Input records section start
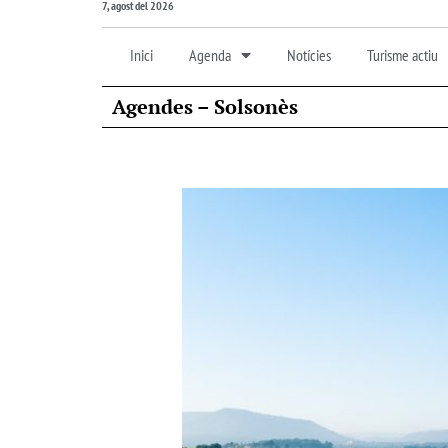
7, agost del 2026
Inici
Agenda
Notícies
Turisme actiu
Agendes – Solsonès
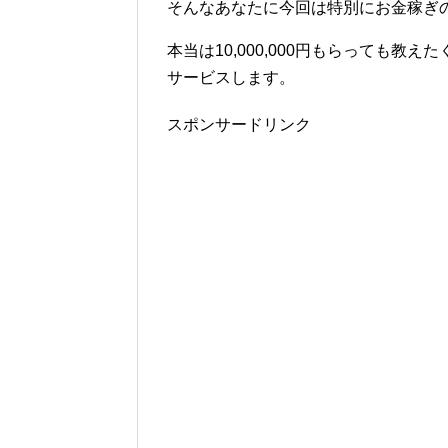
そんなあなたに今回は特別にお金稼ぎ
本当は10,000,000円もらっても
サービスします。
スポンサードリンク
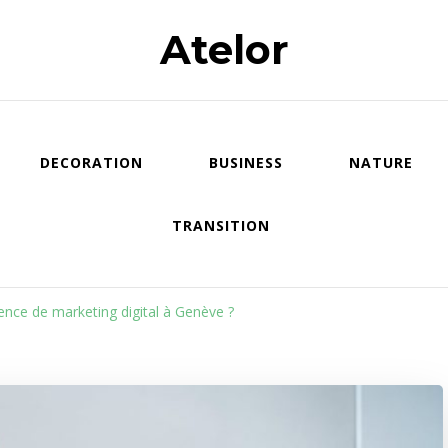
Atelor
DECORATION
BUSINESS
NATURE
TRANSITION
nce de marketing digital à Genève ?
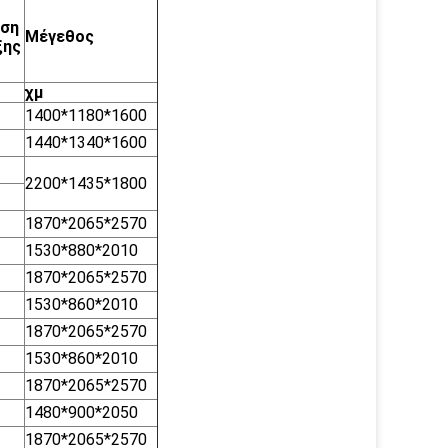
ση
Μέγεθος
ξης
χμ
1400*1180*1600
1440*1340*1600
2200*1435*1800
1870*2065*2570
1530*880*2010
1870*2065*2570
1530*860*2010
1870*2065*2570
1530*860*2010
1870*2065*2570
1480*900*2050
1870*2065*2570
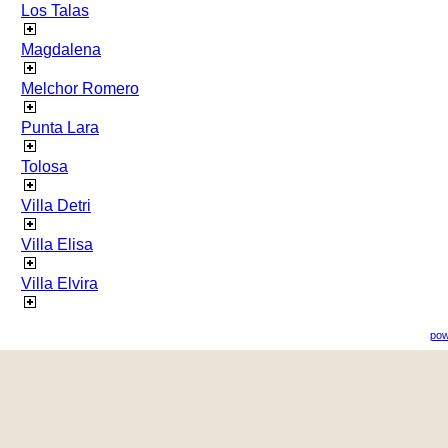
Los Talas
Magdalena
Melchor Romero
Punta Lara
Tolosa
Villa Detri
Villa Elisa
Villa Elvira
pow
Input records section end
Input records section start
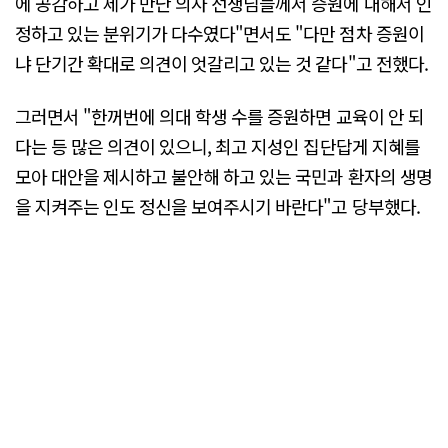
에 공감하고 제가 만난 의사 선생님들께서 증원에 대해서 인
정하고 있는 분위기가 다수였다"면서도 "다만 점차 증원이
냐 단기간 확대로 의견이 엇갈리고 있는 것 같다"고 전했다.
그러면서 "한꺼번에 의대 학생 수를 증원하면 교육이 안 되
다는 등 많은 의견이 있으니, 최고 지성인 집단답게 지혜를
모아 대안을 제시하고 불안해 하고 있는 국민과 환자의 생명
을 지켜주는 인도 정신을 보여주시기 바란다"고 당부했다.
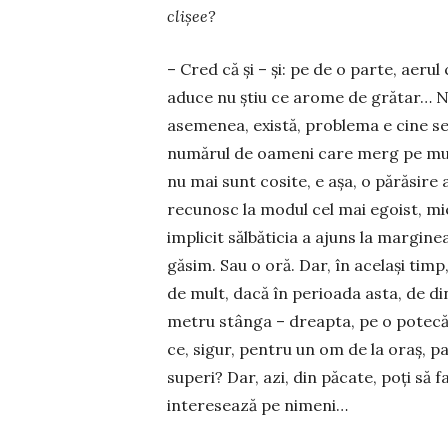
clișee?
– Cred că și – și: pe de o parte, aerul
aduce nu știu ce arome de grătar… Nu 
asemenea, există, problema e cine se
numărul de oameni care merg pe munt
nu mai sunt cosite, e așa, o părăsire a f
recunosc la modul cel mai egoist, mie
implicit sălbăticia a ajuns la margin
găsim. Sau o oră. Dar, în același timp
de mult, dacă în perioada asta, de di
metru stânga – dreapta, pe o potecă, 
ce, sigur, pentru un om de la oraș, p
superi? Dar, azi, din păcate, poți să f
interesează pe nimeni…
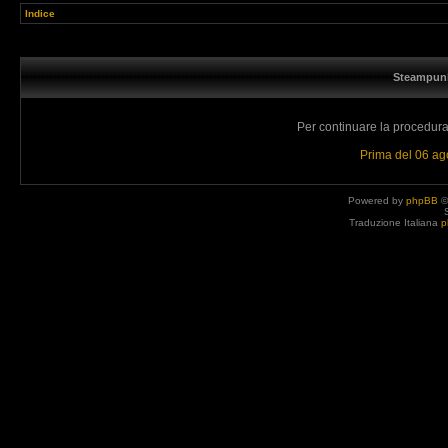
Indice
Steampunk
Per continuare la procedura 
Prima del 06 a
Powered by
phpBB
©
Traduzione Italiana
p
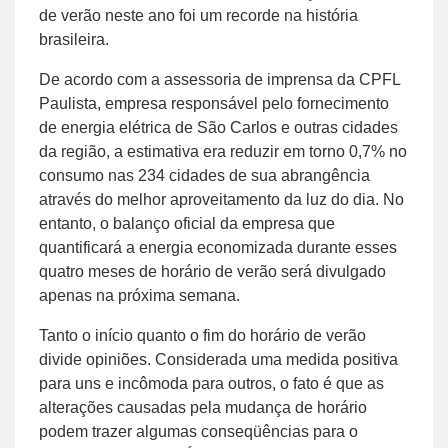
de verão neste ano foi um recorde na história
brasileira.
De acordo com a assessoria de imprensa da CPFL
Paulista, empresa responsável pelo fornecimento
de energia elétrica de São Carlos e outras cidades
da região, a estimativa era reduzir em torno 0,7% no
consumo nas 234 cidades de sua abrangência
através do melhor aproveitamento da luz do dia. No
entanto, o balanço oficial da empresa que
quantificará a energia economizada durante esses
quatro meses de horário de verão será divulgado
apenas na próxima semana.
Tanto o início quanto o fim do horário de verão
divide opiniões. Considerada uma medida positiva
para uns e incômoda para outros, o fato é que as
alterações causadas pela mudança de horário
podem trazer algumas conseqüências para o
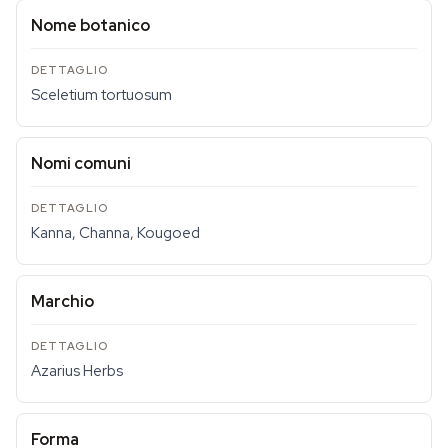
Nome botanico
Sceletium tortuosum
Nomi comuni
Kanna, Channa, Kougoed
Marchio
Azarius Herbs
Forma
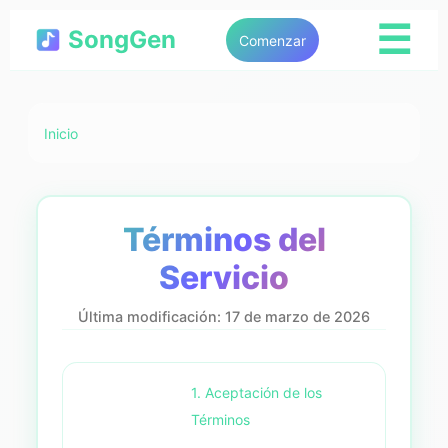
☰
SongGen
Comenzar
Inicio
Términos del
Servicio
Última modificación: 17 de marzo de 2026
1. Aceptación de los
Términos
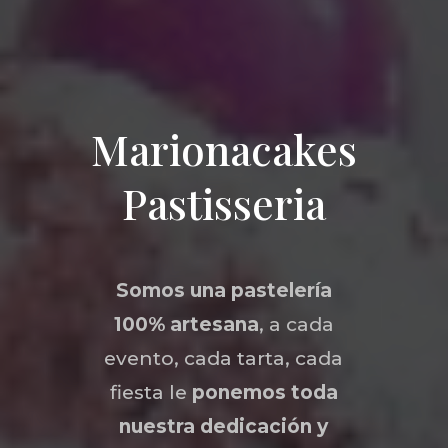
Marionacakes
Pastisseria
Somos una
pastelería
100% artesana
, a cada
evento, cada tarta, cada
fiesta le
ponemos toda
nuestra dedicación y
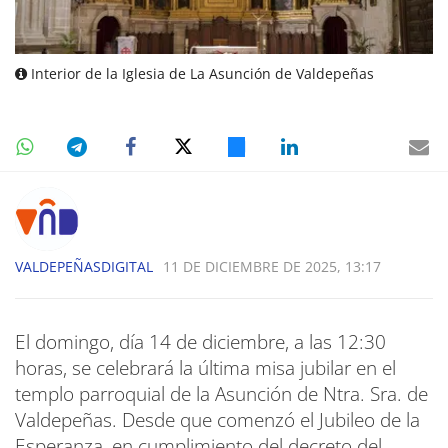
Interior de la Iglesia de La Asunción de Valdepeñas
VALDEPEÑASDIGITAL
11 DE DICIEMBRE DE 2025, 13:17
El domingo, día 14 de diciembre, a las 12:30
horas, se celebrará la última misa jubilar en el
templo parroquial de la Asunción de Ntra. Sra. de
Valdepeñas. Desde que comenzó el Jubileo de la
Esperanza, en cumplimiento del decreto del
Input records section end
Task instructions: Using the data above, which lines fall from the one with "Kanna, Channa, Kougoed" through the one with "evento, cada tarta, cada"? Repeat them exactly, ends included, minus any pictures.

Final answer:
Kanna, Channa, Kougoed
Marchio
Azarius Herbs
Forma
☰
SongGen
Comenzar
Inicio
Términos del
Servicio
Última modificación: 17 de marzo de 2026
1. Aceptación de los
Términos
Marionacakes
Pastisseria
Somos una
pastelería
100% artesana
, a cada
evento, cada tarta, cada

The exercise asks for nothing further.